A questa produzione aggiungiamo l’attività vulcanica, nota e anche ignota, perché fino a un certo punto, almeno fino a quando non si fece la scoperta che il pianeta fosse assai più vasto di quanto immaginassero gli antichi, la maggior parte dei vulcani, i più attivi della Terra, e delle loro eruzioni (in Asia, nel Pacifico e nelle Americhe), erano sconosciuti e quindi la loro attività non era monitorata. Dal passato giungono poche testimonianze delle tremende eruzioni indonesiane o asiatiche, nessuna di quelle americane. Moltissime eruzioni furono devastanti e causarono pesanti e duraturi cambiamenti climatici verso il freddo, non spiegati fino a quando non si studiarono sia le carote di ghiaccio della Groenlandia, dell’Antartide e di vari ghiacciai sparsi pel mondo sia quelle di sedimenti oceanici.
Anche se molti credono che l’autocombustione non esista non è così. Le biomasse producono dei gas che a contatto coll’aria prendono fuoco e inoltre la combustione può essere accesa da particolari condizioni di siccità e calore o da fulmini, come accade nelle savane o in grandi foreste, e poi essere alimentata dai venti. Se non c’è nessuno che spegne gli incendi (e in un mondo meno abitato i pompieri non c’erano), il fuoco può andare avanti per settimane. E produce una bella quantità di diossido di carbonio.
Ho letto assai poco, non perché mi annoiasse ma perché ho trovato scarsa documentazione sul soggetto, riguardo la produzione, spontanea o umana, di CO2 pre-era industriale, come se non fosse importante nel computo globale, volendo dimostrare che la CO2 che fa al caso nostro, la cattiva, sia solo quella dalla fine del Settecento in poi. Ora, questa enorme produzione di diossido di carbonio, accusata di causare l’odierno riscaldamento globale, mutato di recente con artificio semantico in “cambiamento climatico”, e ignorata da buona parte dei famosi studi di climatologi (ma il disinformato potrei essere io), non ha impedito una Piccola Era Glaciale che ha interessato il pianeta dal XIV secolo fino al XIX, con effetti vari e discordanti nelle varie latitudini, causando disagi ad alcuni e benefici ad altri, con inverni congelati e stagioni secche, con conseguenti carestie, epidemie, ecatombi, e disagi vari, con estinzioni di specie vegetali e animali, stravolgimento di coltivazioni (la fine dei vichinghi in Groenlandia, per esempio, fu dovuta al fatto che non si potessero più coltivare delle terre invase dai ghiacci e la pesca non fu contemplata dai contadini vichinghi come alternativa di sopravvivenza, o forse non ne ebbero il tempo), malattie e morte del bestiame indebolito dalla scarsezza di alimenti, e così via in un bollettino di disastri in fila indiana e senza fine.

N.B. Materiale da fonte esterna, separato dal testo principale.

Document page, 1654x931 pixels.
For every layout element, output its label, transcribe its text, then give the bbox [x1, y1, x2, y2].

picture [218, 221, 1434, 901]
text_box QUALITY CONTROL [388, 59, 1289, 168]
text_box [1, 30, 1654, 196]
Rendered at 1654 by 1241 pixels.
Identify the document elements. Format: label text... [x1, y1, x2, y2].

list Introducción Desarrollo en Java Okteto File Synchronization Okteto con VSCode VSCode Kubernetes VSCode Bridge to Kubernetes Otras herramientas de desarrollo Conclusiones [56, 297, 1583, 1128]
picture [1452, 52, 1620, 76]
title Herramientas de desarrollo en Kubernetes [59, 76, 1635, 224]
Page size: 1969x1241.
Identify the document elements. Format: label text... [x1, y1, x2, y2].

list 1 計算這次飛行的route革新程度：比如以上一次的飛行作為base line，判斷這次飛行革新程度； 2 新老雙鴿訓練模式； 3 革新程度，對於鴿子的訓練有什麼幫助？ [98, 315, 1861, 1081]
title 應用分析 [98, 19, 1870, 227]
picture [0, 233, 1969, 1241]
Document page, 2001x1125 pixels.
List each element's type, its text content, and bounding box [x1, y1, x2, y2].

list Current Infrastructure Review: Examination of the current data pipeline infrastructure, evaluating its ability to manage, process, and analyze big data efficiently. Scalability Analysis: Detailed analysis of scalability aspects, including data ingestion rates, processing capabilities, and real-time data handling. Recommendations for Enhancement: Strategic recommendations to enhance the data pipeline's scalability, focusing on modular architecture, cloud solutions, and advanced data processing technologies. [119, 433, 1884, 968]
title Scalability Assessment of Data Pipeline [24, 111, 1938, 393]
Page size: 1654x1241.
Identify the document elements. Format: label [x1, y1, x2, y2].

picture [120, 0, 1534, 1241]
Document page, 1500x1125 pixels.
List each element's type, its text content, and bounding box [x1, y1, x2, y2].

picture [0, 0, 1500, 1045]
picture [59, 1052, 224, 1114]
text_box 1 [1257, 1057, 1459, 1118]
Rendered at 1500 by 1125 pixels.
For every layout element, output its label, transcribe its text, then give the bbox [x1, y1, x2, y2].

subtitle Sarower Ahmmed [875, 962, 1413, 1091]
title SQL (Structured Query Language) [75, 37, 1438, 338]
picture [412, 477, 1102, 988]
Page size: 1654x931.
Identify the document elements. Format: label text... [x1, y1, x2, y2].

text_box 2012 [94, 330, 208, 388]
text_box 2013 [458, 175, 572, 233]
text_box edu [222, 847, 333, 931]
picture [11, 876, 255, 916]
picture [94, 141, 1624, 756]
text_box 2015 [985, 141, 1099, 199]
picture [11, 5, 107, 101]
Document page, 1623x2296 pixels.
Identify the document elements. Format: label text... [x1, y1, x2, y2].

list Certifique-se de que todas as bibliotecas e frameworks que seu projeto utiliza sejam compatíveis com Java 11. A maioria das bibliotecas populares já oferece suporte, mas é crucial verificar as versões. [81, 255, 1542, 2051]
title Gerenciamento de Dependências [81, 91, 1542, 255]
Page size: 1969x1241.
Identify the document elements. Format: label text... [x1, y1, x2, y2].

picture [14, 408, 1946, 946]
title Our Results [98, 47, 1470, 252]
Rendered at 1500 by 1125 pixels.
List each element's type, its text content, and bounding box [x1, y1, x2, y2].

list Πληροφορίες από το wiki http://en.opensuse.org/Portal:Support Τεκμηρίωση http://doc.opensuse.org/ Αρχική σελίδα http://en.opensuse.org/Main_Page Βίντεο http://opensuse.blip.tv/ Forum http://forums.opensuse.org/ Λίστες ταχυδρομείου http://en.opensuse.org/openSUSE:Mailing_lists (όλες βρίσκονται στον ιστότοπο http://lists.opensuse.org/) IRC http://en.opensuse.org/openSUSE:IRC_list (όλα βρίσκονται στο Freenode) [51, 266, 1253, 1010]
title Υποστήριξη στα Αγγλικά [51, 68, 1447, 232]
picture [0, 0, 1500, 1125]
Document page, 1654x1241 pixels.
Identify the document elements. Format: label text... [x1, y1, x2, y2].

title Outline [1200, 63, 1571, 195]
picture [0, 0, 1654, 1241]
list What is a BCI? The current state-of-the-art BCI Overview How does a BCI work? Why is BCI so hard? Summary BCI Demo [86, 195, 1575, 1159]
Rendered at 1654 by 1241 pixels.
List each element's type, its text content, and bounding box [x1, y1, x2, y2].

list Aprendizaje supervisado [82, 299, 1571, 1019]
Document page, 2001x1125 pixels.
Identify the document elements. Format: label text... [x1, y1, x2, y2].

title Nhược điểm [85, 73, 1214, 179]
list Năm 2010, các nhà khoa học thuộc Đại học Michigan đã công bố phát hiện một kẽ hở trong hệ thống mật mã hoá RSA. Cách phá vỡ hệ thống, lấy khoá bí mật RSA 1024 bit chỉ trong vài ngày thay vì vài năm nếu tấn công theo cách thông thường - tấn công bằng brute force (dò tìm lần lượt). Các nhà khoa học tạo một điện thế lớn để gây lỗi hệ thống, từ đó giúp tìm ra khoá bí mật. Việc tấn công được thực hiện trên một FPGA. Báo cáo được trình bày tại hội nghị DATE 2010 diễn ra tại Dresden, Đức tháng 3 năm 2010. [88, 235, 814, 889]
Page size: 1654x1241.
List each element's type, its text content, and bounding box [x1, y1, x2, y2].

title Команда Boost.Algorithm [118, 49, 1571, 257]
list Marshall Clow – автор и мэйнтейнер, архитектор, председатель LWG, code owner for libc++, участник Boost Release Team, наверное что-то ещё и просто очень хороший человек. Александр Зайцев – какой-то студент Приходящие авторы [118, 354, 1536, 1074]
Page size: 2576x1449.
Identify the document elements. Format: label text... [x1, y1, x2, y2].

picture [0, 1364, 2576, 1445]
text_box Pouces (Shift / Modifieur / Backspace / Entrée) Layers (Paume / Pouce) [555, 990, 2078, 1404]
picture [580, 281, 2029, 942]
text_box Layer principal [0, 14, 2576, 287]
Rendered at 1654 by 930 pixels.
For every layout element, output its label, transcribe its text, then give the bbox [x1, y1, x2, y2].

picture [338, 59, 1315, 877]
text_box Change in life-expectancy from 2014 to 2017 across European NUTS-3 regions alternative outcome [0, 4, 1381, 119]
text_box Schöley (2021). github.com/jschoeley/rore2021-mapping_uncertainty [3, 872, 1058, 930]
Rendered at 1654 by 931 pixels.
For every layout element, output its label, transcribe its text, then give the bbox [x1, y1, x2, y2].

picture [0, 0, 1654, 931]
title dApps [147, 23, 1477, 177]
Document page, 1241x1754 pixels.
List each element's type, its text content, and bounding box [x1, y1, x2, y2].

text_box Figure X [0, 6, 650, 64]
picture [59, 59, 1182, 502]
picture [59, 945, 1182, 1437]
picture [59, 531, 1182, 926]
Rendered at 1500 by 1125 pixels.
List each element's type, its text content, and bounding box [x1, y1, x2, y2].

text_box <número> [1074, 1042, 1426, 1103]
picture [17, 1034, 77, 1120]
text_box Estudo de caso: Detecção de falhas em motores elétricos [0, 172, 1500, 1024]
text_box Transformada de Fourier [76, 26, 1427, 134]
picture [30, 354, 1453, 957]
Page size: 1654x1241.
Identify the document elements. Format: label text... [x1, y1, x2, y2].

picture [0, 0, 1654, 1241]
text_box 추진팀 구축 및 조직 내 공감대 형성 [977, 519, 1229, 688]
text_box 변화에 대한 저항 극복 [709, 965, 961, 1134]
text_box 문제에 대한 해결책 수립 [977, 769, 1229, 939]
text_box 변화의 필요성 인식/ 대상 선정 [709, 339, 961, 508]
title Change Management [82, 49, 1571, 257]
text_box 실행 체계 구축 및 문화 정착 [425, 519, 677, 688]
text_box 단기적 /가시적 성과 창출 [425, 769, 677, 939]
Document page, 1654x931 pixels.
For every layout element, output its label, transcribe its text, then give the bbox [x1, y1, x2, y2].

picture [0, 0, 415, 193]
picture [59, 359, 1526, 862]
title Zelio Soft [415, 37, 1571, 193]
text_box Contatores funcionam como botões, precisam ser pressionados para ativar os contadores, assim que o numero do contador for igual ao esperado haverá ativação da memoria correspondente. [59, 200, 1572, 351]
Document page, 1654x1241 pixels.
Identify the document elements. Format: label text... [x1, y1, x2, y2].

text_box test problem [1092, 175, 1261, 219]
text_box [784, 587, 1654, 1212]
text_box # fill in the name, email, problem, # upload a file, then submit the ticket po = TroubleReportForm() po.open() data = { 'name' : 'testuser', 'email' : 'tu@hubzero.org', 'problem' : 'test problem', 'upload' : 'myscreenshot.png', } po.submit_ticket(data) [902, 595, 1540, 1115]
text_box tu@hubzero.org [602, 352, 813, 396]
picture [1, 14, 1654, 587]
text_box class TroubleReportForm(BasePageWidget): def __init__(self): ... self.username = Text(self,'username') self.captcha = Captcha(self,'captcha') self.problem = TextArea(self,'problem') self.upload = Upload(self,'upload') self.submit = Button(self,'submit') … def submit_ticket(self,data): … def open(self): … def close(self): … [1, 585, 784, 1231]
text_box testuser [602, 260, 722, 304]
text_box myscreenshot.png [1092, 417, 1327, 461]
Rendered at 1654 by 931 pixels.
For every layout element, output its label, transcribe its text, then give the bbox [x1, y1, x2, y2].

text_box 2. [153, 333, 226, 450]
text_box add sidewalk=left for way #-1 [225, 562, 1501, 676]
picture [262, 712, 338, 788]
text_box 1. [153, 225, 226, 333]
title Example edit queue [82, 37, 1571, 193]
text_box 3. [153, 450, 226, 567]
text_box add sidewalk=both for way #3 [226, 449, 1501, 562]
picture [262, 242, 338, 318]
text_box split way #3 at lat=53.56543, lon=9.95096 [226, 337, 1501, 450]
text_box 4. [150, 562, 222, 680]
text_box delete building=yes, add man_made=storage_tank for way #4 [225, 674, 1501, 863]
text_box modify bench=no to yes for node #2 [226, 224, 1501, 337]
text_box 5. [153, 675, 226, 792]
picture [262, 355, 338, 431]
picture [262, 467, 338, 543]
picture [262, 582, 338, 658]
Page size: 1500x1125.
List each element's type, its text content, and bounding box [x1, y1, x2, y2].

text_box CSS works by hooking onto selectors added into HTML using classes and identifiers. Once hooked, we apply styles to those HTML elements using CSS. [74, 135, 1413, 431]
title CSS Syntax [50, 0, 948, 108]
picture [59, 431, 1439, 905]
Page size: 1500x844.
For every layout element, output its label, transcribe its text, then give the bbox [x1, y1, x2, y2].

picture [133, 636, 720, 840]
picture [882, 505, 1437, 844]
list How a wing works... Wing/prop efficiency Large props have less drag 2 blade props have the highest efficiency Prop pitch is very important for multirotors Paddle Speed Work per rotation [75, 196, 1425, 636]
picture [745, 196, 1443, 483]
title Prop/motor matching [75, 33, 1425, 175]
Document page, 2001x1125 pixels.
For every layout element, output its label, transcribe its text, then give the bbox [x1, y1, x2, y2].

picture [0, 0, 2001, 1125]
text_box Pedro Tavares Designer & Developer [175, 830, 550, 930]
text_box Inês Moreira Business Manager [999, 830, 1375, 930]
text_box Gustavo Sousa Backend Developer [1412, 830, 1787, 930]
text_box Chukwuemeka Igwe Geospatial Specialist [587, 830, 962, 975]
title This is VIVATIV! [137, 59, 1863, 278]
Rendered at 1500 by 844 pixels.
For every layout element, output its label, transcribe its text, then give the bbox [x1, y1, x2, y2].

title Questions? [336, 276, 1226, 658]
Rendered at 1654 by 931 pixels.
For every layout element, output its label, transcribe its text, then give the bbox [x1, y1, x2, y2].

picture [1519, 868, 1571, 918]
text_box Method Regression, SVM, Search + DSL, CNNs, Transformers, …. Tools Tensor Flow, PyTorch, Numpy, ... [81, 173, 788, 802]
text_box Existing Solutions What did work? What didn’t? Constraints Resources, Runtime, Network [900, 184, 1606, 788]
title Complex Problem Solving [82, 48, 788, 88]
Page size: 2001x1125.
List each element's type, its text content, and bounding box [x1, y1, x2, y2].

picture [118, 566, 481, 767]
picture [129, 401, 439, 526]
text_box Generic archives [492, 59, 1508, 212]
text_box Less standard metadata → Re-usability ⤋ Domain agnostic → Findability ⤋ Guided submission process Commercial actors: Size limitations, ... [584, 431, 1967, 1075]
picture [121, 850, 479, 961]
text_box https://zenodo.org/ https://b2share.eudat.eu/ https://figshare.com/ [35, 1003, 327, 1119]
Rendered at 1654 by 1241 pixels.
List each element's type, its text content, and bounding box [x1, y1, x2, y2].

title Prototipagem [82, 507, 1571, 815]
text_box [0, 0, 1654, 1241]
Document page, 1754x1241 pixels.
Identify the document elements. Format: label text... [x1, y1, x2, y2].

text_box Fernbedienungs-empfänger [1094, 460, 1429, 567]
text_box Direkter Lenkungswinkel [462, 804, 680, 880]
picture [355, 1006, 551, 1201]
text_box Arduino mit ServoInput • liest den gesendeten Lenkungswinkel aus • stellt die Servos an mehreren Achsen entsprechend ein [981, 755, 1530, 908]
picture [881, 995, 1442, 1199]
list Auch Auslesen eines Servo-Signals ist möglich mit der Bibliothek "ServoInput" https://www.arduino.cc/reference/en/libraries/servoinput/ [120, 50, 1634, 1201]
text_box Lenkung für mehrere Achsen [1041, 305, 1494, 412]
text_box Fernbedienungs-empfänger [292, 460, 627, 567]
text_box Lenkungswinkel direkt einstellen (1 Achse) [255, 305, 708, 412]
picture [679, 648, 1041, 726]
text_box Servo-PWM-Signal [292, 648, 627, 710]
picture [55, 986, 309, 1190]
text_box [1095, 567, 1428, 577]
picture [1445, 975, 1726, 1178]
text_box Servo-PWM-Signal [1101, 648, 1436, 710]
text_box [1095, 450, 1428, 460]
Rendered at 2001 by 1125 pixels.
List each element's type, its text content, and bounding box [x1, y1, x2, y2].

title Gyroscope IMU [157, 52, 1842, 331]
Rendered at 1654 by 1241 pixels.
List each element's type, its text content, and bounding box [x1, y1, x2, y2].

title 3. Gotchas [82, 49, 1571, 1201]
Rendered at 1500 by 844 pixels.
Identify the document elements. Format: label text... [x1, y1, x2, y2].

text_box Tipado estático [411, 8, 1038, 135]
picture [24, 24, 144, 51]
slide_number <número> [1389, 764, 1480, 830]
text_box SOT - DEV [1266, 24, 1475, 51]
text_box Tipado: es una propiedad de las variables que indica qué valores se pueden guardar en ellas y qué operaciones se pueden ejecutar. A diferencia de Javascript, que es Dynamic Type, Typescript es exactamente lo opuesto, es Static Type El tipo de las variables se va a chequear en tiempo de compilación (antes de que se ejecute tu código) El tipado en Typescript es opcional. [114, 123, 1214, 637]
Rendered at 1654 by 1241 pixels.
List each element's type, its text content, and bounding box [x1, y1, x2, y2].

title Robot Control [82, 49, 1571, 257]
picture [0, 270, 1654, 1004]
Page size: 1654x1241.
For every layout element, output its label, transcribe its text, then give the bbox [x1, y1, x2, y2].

Cioè: in pochissimo tempo si è passati dal caldo del Basso Medioevo, più caldo di oggi, al congelamento. Godiamoci il calduccio, dico io.
Ciò potrebbe significare che la causa di cambiamenti climatici, e soprattutto di riscaldamenti inopportuni, andrebbe ricercata altrove e non imputata semplicemente alla causa antropogenica post Rivoluzione Industriale. Forse in cause astronomiche o endogene, come l’attività solare, variazioni anche minime della posizione dell’asse terrestre, influenze gravitazionali, collisioni sconosciute con corpi celesti, attività magnetiche insolite, spostamento di masse continentali, correnti marine in cerca d’autore, e così via?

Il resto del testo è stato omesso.